Hui Wang1†
Xinhua Ye- 1Department of Ultrasound, The First Affiliated Hospital of Nanjing Medical University, Nanjing, China
- 2Department of Radiology, The First Affiliated Hospital of Nanjing Medical University, Nanjing, China
Objective: To evaluate the ability of integrated radiomics nomogram based on ultrasound images to distinguish between breast fibroadenoma (FA) and pure mucinous carcinoma (P-MC).

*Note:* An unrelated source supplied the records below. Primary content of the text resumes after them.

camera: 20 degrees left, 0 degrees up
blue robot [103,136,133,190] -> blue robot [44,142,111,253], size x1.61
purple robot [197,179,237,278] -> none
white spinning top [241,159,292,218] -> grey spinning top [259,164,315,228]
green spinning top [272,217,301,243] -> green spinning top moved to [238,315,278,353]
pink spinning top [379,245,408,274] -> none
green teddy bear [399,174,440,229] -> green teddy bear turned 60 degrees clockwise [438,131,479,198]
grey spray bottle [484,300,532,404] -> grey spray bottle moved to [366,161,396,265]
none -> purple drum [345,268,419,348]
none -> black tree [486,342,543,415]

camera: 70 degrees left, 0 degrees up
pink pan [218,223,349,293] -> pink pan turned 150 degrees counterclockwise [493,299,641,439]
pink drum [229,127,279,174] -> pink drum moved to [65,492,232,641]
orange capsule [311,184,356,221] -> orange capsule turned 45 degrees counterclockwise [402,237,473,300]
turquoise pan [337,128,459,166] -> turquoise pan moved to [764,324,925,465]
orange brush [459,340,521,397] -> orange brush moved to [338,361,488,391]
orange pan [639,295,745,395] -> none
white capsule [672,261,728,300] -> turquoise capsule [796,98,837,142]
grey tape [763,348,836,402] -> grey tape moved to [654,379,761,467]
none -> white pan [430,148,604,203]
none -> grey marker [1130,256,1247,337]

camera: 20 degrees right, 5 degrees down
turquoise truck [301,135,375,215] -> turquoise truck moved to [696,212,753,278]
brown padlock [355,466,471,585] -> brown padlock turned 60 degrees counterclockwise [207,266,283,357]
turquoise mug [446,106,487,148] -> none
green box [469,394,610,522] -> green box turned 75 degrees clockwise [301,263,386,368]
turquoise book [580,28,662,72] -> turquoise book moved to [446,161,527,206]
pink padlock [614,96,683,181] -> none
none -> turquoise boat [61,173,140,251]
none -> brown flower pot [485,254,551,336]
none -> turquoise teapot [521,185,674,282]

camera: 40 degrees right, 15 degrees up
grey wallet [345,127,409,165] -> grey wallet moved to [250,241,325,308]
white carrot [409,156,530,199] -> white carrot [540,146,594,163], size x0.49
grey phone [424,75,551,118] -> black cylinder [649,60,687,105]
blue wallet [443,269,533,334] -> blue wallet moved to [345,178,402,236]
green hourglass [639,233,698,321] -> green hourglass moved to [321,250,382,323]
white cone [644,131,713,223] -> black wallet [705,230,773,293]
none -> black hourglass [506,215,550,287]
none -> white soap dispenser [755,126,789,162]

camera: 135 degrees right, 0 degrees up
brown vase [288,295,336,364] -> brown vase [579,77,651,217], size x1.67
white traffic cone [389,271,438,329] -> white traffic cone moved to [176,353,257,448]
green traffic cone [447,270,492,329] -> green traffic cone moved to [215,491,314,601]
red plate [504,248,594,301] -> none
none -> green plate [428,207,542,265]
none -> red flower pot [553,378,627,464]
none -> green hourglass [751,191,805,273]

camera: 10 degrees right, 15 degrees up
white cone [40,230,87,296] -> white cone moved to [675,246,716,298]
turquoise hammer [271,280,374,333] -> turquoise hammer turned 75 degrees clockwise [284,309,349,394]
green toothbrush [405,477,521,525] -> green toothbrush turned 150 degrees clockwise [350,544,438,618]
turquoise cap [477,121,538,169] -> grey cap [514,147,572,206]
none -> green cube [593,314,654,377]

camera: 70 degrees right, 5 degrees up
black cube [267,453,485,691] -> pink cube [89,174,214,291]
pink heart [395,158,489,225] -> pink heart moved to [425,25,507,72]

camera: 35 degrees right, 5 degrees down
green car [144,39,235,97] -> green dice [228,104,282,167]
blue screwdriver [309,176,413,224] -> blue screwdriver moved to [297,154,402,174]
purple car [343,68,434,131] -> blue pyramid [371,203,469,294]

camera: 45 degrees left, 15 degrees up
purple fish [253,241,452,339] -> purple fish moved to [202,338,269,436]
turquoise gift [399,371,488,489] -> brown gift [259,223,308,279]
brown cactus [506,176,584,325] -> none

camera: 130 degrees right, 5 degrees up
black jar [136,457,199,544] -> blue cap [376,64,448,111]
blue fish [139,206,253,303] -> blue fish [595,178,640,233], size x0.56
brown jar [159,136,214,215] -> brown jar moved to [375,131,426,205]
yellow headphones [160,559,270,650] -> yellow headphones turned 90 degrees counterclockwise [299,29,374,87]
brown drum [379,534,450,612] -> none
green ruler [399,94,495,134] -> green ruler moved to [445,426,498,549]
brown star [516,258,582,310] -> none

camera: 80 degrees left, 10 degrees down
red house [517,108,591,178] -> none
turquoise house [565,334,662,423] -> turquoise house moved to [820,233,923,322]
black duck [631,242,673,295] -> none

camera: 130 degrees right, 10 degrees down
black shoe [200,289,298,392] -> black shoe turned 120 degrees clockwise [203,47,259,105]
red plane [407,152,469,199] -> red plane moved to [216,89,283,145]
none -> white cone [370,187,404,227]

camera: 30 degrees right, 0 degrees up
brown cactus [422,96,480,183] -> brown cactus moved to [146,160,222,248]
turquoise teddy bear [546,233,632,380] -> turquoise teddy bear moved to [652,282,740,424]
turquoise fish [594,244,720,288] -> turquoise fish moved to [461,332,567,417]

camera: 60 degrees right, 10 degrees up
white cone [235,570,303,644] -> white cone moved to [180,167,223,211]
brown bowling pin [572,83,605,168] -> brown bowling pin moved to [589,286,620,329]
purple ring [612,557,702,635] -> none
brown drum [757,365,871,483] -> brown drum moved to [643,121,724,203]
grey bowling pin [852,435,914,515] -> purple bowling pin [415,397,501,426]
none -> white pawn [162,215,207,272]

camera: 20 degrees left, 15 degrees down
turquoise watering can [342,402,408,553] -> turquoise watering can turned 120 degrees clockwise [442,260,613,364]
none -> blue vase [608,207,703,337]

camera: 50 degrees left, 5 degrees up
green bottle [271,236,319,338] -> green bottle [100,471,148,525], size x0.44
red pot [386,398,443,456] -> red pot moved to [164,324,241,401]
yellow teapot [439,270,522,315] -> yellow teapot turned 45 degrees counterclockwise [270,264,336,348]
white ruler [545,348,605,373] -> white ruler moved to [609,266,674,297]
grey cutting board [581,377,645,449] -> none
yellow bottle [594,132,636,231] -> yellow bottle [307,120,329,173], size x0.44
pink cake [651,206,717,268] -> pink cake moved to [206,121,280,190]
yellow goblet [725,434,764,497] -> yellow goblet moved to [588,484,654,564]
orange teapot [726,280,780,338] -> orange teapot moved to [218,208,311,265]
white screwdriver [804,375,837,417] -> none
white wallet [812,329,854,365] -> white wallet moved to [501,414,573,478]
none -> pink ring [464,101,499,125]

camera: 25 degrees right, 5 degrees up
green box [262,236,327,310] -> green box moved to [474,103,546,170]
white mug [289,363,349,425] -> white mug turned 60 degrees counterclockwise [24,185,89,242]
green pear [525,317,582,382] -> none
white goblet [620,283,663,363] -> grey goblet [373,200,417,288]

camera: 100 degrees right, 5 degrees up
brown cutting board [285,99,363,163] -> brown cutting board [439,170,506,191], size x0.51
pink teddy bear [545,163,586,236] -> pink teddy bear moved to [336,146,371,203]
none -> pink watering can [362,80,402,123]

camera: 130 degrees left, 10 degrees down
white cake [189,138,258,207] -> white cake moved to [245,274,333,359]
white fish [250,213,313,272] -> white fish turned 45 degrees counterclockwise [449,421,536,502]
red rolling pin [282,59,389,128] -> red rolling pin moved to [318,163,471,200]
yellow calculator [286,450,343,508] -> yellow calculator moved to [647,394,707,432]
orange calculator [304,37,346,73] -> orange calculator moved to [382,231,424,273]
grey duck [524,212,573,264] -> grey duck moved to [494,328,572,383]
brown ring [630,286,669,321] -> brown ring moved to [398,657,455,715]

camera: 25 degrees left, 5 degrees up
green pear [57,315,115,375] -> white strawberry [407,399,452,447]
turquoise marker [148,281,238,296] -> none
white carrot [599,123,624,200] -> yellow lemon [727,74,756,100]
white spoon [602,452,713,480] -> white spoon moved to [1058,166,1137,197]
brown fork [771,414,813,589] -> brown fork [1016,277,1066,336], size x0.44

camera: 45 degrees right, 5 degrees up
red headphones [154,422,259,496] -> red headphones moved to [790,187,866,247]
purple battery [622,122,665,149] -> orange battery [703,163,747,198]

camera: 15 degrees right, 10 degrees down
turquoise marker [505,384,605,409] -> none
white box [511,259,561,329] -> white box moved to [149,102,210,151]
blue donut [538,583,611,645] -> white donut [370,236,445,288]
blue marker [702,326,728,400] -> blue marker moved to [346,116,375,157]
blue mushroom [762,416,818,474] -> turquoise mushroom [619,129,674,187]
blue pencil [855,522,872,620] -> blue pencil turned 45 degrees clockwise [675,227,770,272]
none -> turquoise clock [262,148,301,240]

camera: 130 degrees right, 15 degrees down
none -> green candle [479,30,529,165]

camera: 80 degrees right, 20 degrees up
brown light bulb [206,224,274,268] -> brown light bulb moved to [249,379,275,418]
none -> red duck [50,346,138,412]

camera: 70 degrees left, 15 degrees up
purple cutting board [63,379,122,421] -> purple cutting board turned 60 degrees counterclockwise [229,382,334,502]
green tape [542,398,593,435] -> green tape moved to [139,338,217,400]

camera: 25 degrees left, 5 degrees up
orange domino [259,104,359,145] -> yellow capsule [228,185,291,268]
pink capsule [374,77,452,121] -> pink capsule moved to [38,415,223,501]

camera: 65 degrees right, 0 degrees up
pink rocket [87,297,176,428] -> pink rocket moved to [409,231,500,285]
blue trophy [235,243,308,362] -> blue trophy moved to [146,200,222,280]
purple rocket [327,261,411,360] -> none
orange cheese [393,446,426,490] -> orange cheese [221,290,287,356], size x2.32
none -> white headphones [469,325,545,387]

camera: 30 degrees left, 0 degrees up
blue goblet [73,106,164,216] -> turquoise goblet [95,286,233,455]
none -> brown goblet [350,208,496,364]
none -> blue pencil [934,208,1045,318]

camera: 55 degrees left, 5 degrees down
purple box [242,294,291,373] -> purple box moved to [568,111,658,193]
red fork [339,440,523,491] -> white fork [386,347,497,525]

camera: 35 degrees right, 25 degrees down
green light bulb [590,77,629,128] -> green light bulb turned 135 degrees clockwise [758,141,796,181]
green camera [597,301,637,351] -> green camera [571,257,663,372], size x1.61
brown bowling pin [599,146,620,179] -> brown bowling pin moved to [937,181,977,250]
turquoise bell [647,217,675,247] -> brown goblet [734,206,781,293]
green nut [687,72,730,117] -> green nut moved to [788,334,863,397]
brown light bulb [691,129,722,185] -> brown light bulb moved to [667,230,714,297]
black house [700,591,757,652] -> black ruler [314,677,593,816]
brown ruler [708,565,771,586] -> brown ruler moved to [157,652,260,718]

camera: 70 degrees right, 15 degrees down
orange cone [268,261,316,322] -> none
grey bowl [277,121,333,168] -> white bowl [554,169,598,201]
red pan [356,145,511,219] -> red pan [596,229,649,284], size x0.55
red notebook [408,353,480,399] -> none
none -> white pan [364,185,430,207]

Methods: One hundred seventy patients with FA or P-MC (120 in the training set and 50 in the test set) with definite pathological confirmation were retrospectively enrolled. Four hundred sixty-four radiomics features were extracted from conventional ultrasound (CUS) images, and radiomics score (Radscore) was constructed using the Least Absolute Shrinkage and Selection Operator (LASSO) algorithm. Different models were developed by a support vector machine (SVM), and the diagnostic performance of the different models was assessed and validated. A comparison of the receiver operating characteristic (ROC) curve, calibration curve, and decision curve analysis (DCA) was performed to evaluate the incremental value of the different models.
Results: Finally, 11 radiomics features were selected, and then Radscore was developed based on them, which was higher in P-MC in both cohorts. In the test group, the clinic + CUS + radiomics (Clin + CUS + Radscore) model achieved a significantly higher area under the curve (AUC) value (AUC = 0.86, 95% CI, 0.733-0.942) when compared with the clinic + radiomics (Clin + Radscore) (AUC = 0.76, 95% CI, 0.618-0.869, P > 0.05), clinic + CUS (Clin + CUS) (AUC = 0.76, 95% CI, 0.618-0.869, P< 0.05), Clin (AUC = 0.74, 95% CI, 0.600-0.854, P< 0.05), and Radscore (AUC = 0.64, 95% CI, 0.492-0.771, P< 0.05) models, respectively. The calibration curve and DCA also suggested excellent clinical value of the combined nomogram.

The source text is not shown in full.